Abstract

In a recent study, the initial rise of the mutual information between the firing rates of N neurons and a set of p discrete stimuli has been analytically evaluated, under the assumption that neurons fire independently of one another to each stimulus and that each conditional distribution of firing rates is Gaussian. Yet real stimuli or behavioral correlates are high dimensional, with both discrete and continuously varying features. Moreover, the Gaussian approximation implies negative firing rates, which is biologically implausible. Here, we generalize the analysis to the case where the stimulus or behavioral correlate has both a discrete and a continuous dimension, like orientation and shape could be in a visual stimulus, or type and direction in a motor action.

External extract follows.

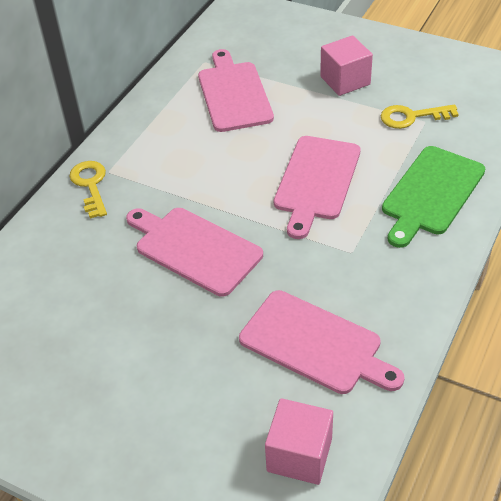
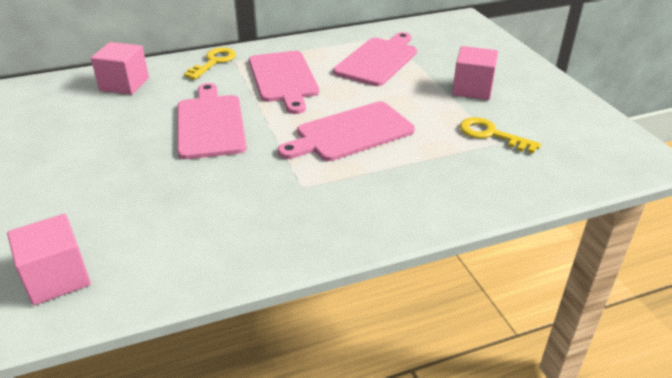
camera: 40 degrees right, 10 degrees down
pink cutting board [239,290,405,394] -> pink cutting board moved to [249,51,319,114]
green cutting board [382,146,485,248] -> none
none -> pink cube [91,42,149,95]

The functional relationship between the firing patterns and the continuous correlate is expressed through the tuning curve of the neuron, using two different parameters to modulate its width and its flatness. In the case of large noise, we evaluate the mutual information up to the quadratic approximation as a function of population size. We also show that in the limit of large N and assuming that neurons can discriminate between continuous values with a resolution Delta(theta), the mutual information grows to infinity like ln(1/Delta(theta)) when Delta(theta) goes to zero. Then we consider a more realistic distribution of firing rates, truncated at zero, and we prove that the resulting correction, with respect to the Gaussian firing rates, can be expressed simply as a renormalization of the noise parameter. Finally, we demonstrate the effect of averaging the distribution across the discrete dimension, evaluating the mutual information only with respect to the continuously varying correlate.